FILE PHOTO: Crowds gather outside of B.C. Supreme Court during a hearing for Huawei Technologies Chief Financial Officer Meng Wanzhou in Vancouver, British Columbia, Canada May 27, 2020. REUTERS/Jennifer Gauthier
Huawei Chief Financial Officer Meng Wanzhou on Wednesday lost a challenge to a U.S. bid to extradite her to face bank fraud charges, a decision the Chinese embassy in Ottawa strongly denounced.
For Canada, the stakes are high. After Meng’s arrest in Vancouver in December 2018, China detained two Canadian citizens on state security charges and blocked imports of some canola seed.

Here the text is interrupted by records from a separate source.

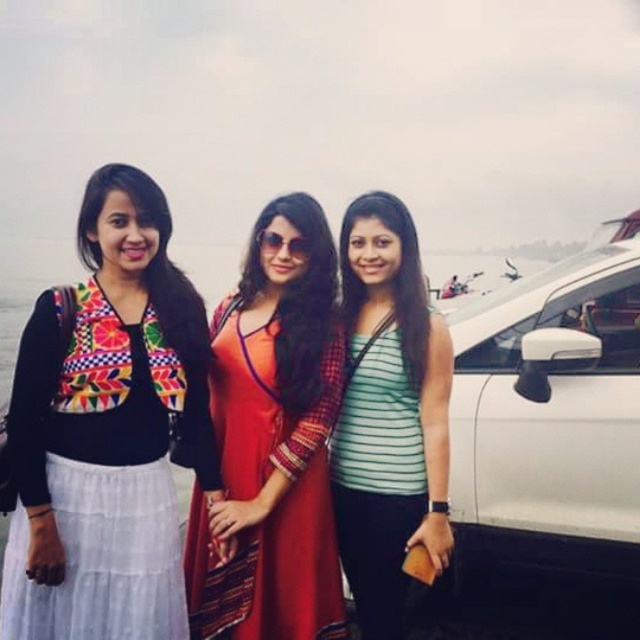
Question: Observing the image, what is the correct spatial positioning of matte red dress at center in reference to black cotton dress at left?

Choices:
 (A) left
 (B) right

Answer: (B)

Question: Does white glossy car at right have a greater width compared to green striped tank top at center?

Choices:
 (A) no
 (B) yes

Answer: (B)

Question: Which object is closer to the camera taking this photo?

Choices:
 (A) black cotton dress at left
 (B) white glossy car at right
 (C) green striped tank top at center

Answer: (A)

Question: Which object is the farthest from the black cotton dress at left?

Choices:
 (A) green striped tank top at center
 (B) matte red dress at center
 (C) white glossy car at right

Answer: (C)

Question: Which of the following is the farthest from the observer?

Choices:
 (A) black cotton dress at left
 (B) white glossy car at right

Answer: (B)

Question: Where is white glossy car at right located in relation to matte red dress at center in the image?

Choices:
 (A) left
 (B) right

Answer: (B)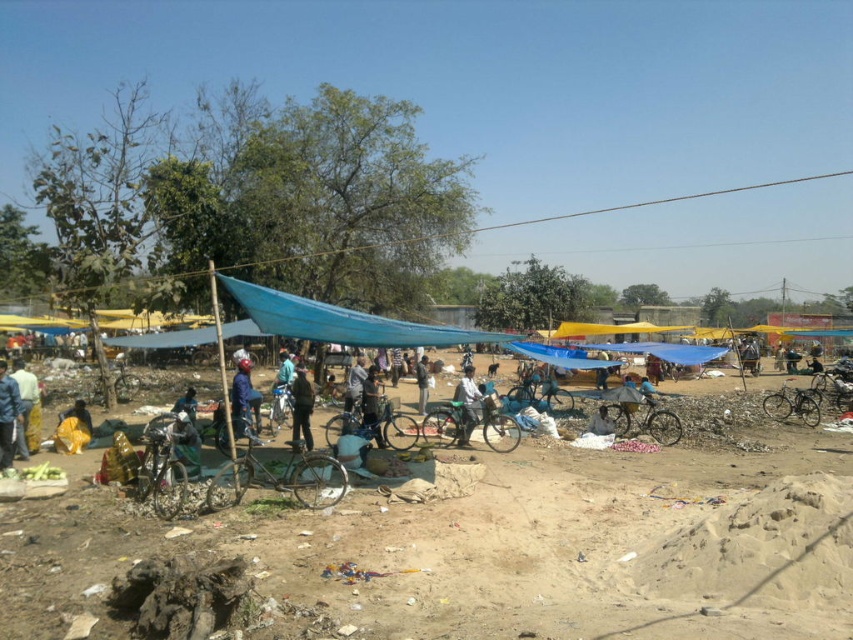
Measure the distance between blue fabric canopy at center and camera.

blue fabric canopy at center and camera are 10.63 meters apart from each other.

Is point (329, 312) less distant than point (473, 374)?

Yes, point (329, 312) is closer to viewer.

At what (x,y) coordinates should I click in order to perform the action: click on blue fabric canopy at center. Please return your answer as a coordinate pair (x, y). Looking at the image, I should click on (341, 321).

Between brown sandy dirt field at center and dark gray fabric at center, which one appears on the right side from the viewer's perspective?

brown sandy dirt field at center is more to the right.

Is brown sandy dirt field at center in front of dark gray fabric at center?

Yes.

Who is more distant from viewer, (401, 634) or (427, 368)?

The point (427, 368) is behind.

What are the coordinates of `brown sandy dirt field at center` in the screenshot? It's located at (473, 552).

This screenshot has width=853, height=640. Describe the element at coordinates (9, 416) in the screenshot. I see `blue fabric jacket at left` at that location.

In order to click on blue fabric jacket at left in this screenshot , I will do `click(9, 416)`.

Identify the location of blue fabric jacket at left. The width and height of the screenshot is (853, 640). (9, 416).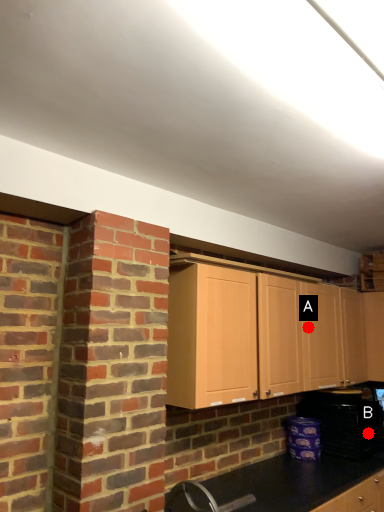
Question: Two points are circled on the image, labeled by A and B beside each circle. Which point is closer to the camera?

Choices:
 (A) A is closer
 (B) B is closer

Answer: (A)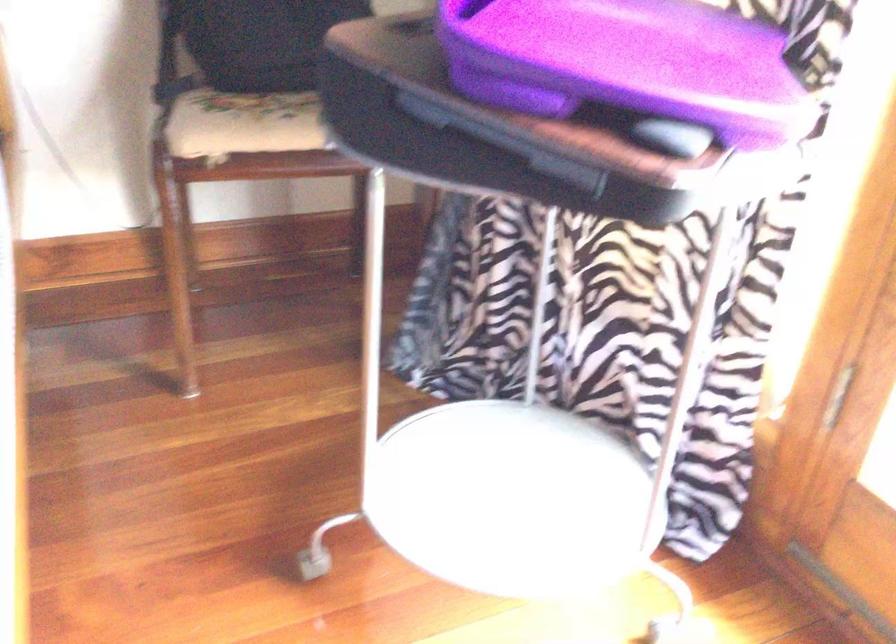
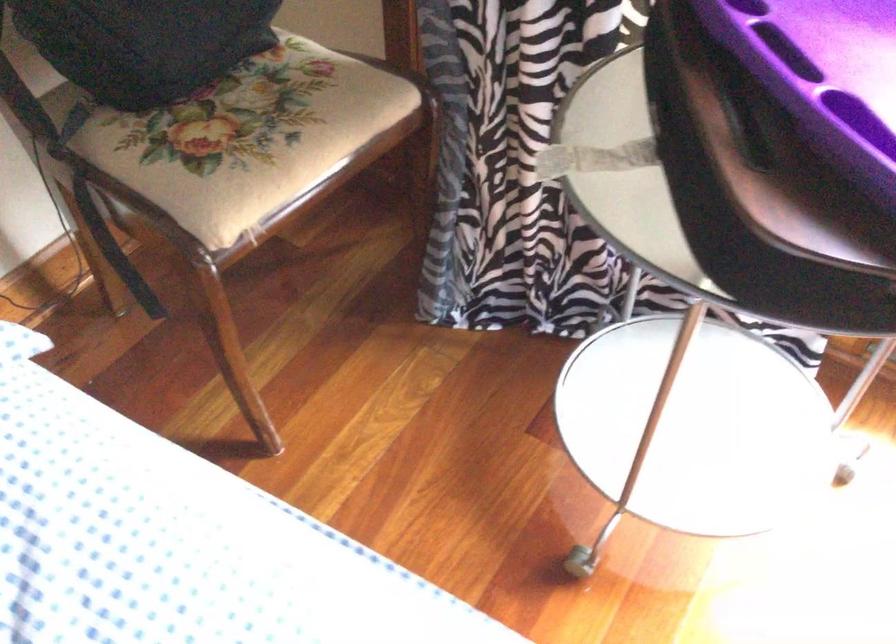
How did the camera likely rotate?

The camera rotated toward right-down.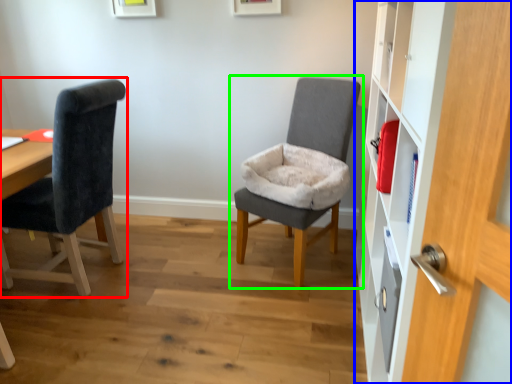
Question: Considering the real-world distances, which object is farthest from chair (highlighted by a red box)? dresser (highlighted by a blue box) or chair (highlighted by a green box)?

Choices:
 (A) dresser
 (B) chair

Answer: (A)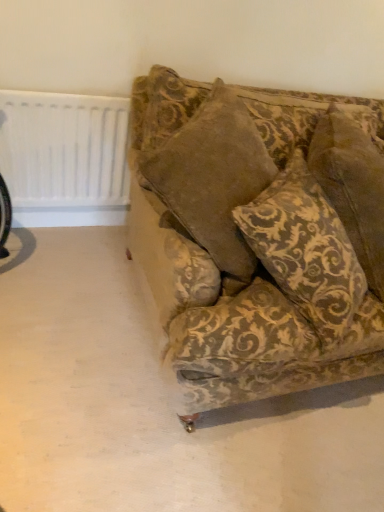
Question: Considering the relative sizes of velvet-patterned couch at center and white plastic radiator at upper left in the image provided, is velvet-patterned couch at center smaller than white plastic radiator at upper left?

Choices:
 (A) no
 (B) yes

Answer: (A)

Question: Is velvet-patterned couch at center next to white plastic radiator at upper left?

Choices:
 (A) yes
 (B) no

Answer: (B)

Question: Does velvet-patterned couch at center have a greater height compared to white plastic radiator at upper left?

Choices:
 (A) no
 (B) yes

Answer: (B)

Question: Is velvet-patterned couch at center positioned before white plastic radiator at upper left?

Choices:
 (A) no
 (B) yes

Answer: (B)

Question: From the image's perspective, does velvet-patterned couch at center appear higher than white plastic radiator at upper left?

Choices:
 (A) no
 (B) yes

Answer: (A)

Question: From the image's perspective, is white plastic radiator at upper left located above or below velvet-patterned couch at center?

Choices:
 (A) below
 (B) above

Answer: (B)

Question: Based on their positions, is white plastic radiator at upper left located to the left or right of velvet-patterned couch at center?

Choices:
 (A) left
 (B) right

Answer: (A)

Question: Based on their sizes in the image, would you say white plastic radiator at upper left is bigger or smaller than velvet-patterned couch at center?

Choices:
 (A) big
 (B) small

Answer: (B)

Question: From their relative heights in the image, would you say white plastic radiator at upper left is taller or shorter than velvet-patterned couch at center?

Choices:
 (A) tall
 (B) short

Answer: (B)

Question: Looking at their shapes, would you say velvet-patterned couch at center is wider or thinner than velvet gold-patterned pillow at center?

Choices:
 (A) wide
 (B) thin

Answer: (B)

Question: Is velvet-patterned couch at center in front of or behind velvet gold-patterned pillow at center in the image?

Choices:
 (A) front
 (B) behind

Answer: (A)

Question: Is velvet-patterned couch at center inside or outside of velvet gold-patterned pillow at center?

Choices:
 (A) outside
 (B) inside

Answer: (B)

Question: Considering the positions of point (238, 233) and point (334, 284), is point (238, 233) closer or farther from the camera than point (334, 284)?

Choices:
 (A) farther
 (B) closer

Answer: (A)

Question: Would you say velvet gold-patterned pillow at center is inside or outside white plastic radiator at upper left?

Choices:
 (A) inside
 (B) outside

Answer: (B)

Question: From a real-world perspective, is velvet gold-patterned pillow at center above or below white plastic radiator at upper left?

Choices:
 (A) below
 (B) above

Answer: (B)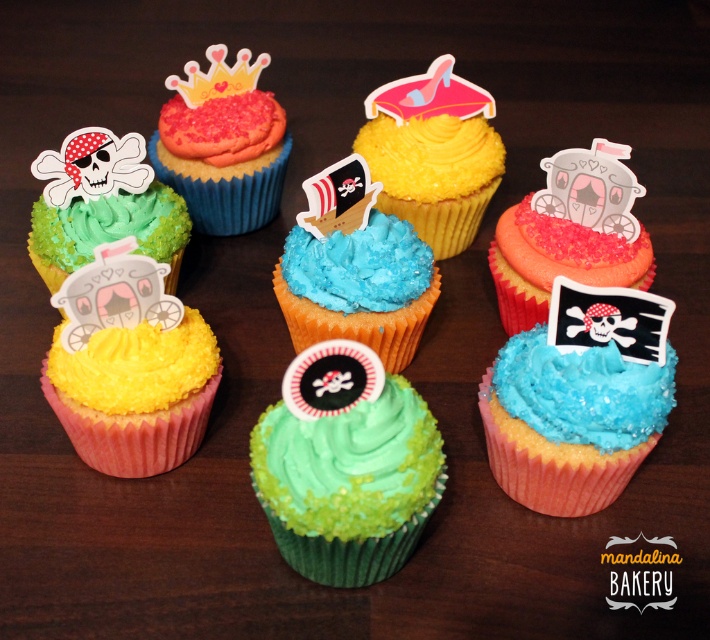
You are a customer at a bakery and want to locate the green matte pirate cupcake at upper left. According to the coordinates provided, where exactly is it positioned on the image?

The green matte pirate cupcake at upper left is positioned at point coordinates of 0.322 along the x axis and 0.146 along the y axis.

You are a photographer standing 4 feet away from the dark wooden surface. You want to take a closeup shot of the matte pink cupcake with carriage at center. Is the cupcake within your reach to focus on?

The matte pink cupcake with carriage at center is 3.98 feet away from the camera. Since you are standing 4 feet away from the dark wooden surface, the cupcake is within your focus range as it is just slightly closer than your standing position.

You are a party planner arranging cupcakes for a themed event. You have a green matte pirate cupcake at upper left and a yellow paper crown at upper center. Which of these two items is bigger in size?

The green matte pirate cupcake at upper left is larger in size compared to the yellow paper crown at upper center according to the description.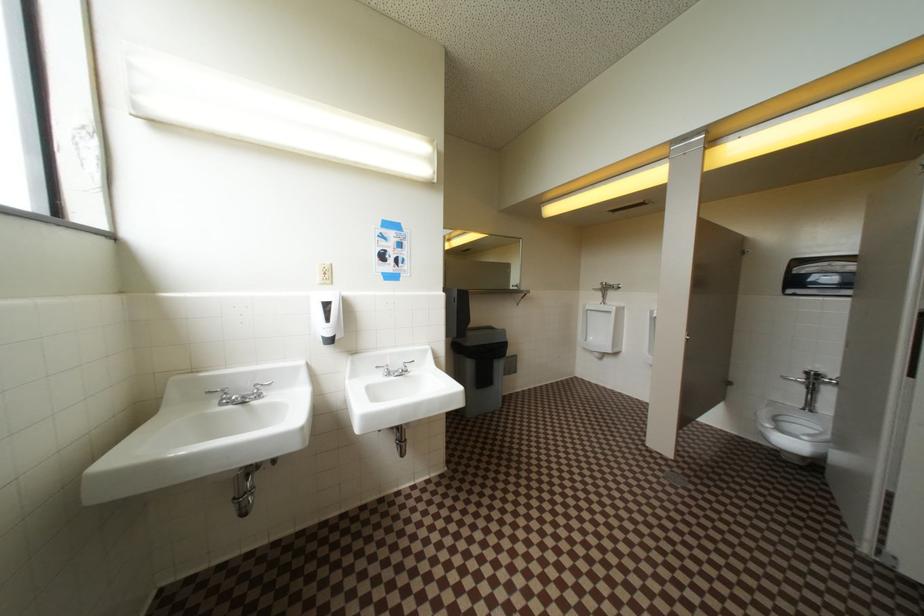
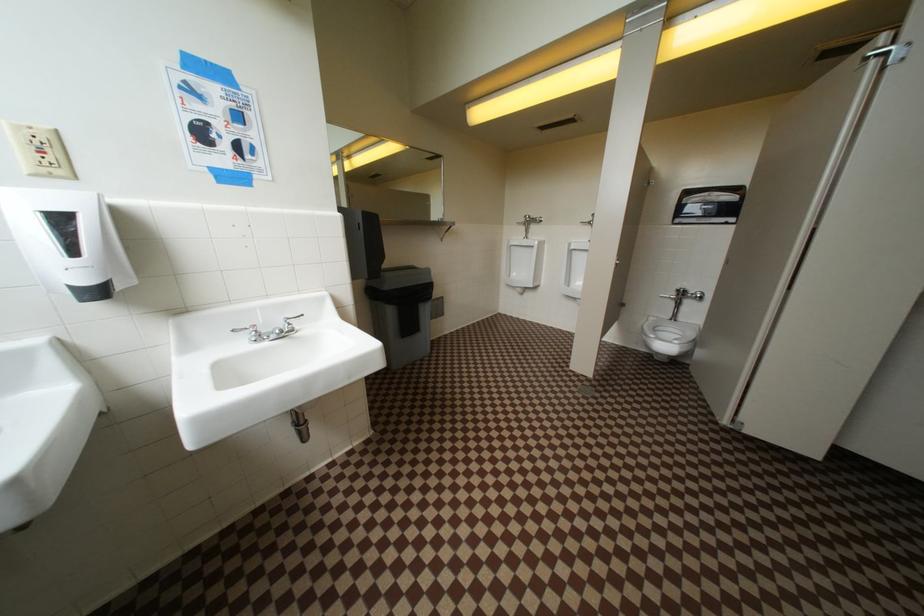
Question: The camera is either moving clockwise (left) or counter-clockwise (right) around the object. The first image is from the beginning of the video and the second image is from the end. Is the camera moving left or right when shooting the video?

Choices:
 (A) Left
 (B) Right

Answer: (A)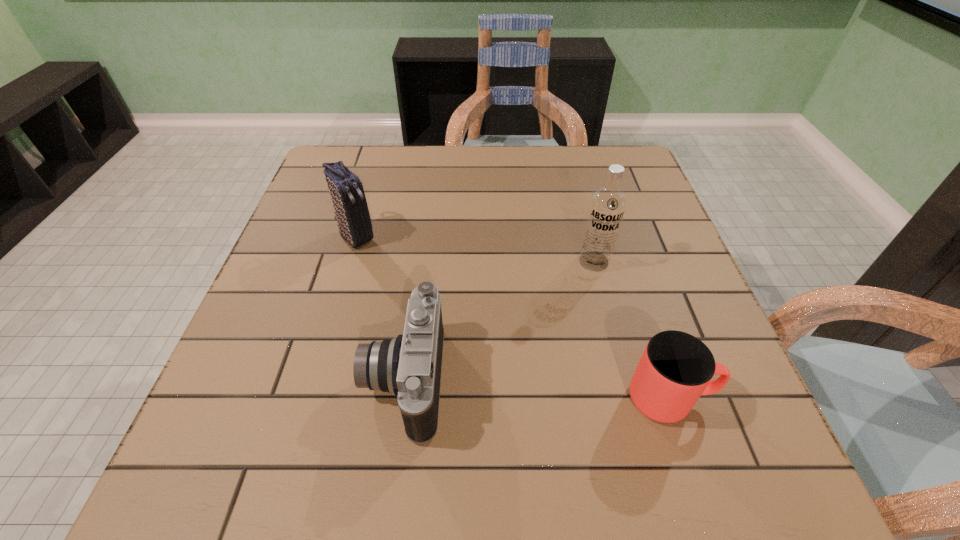
The height and width of the screenshot is (540, 960). I want to click on the third object from right to left, so click(409, 366).

The image size is (960, 540). Identify the location of the third tallest object. (409, 366).

The width and height of the screenshot is (960, 540). Find the location of `the shortest object`. the shortest object is located at coordinates (676, 368).

Where is `vodka`? The height and width of the screenshot is (540, 960). vodka is located at coordinates (607, 206).

Image resolution: width=960 pixels, height=540 pixels. What are the coordinates of `the third shortest object` in the screenshot? It's located at (347, 193).

Where is `the leftmost object`? This screenshot has height=540, width=960. the leftmost object is located at coordinates (347, 193).

You are a GUI agent. You are given a task and a screenshot of the screen. Output one action in this format:
    pyautogui.click(x=<x>, y=<y>)
    Task: Click on the vacant space positioned 0.130m on the front-facing side of the second shortest object
    The width and height of the screenshot is (960, 540).
    Given the screenshot: What is the action you would take?
    pyautogui.click(x=294, y=380)

The image size is (960, 540). What are the coordinates of `vacant region located on the front-facing side of the second shortest object` in the screenshot? It's located at (322, 380).

At what (x,y) coordinates should I click in order to perform the action: click on free space located 0.100m on the front-facing side of the second shortest object. Please return your answer as a coordinate pair (x, y). The image size is (960, 540). Looking at the image, I should click on (310, 380).

This screenshot has width=960, height=540. I want to click on vacant region located 0.060m on the handle side of the cup, so click(748, 399).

This month, China’s CanSino Biologics Inc (6185.HK) began working with the country’s National Research Council to “pave the way” for future COVID-19 vaccine trials in Canada, and China has been supplying the country with personal protection equipment during the outbreak.
“If China decides to cut us off from those kinds of things, people will die,” said Stephanie Carvin, an assistant professor and security expert at Ottawa’s Carleton University.
“My very strong concern is that cooperation goes away very quickly, and it leaves us in a very bad position,” she added.
Guy Saint-Jacques, a former Canadian ambassador to China, forecast Beijing would announce a trial date for the two Canadian citizens it is holding, as well as taking more punitive trade measures.
“(Chinese President) Xi Jinping will want to appear strong and will want to be seen as acting against Canada,” he told the Canadian Broadcasting Corp.
Foreign Minister Francois-Philippe Champagne said on Wednesday he hoped the two countries can continue to “cooperate in areas of mutual interest” as he again called for the immediate release of citizens Michael Kovrig and Michael Spavor.
“There are a lot of issues in play,” said Roland Paris, a former foreign policy adviser to Prime Minister Justin Trudeau and professor of international affairs at University of Ottawa.
Managing relations with China is like “walking the razor’s edge,” he said.
“Our approach to China is one that is not naive and… we’re not afraid to take a strong line and a firm line when we need to,” said a government source in Ottawa, who requested anonymity given the sensitivity of the situation.
University of British Columbia professor Paul Evans predicted the two detainees would remain behind bars for some time yet.
The ruling “isn’t going to make life easier for the two Michaels,” he said.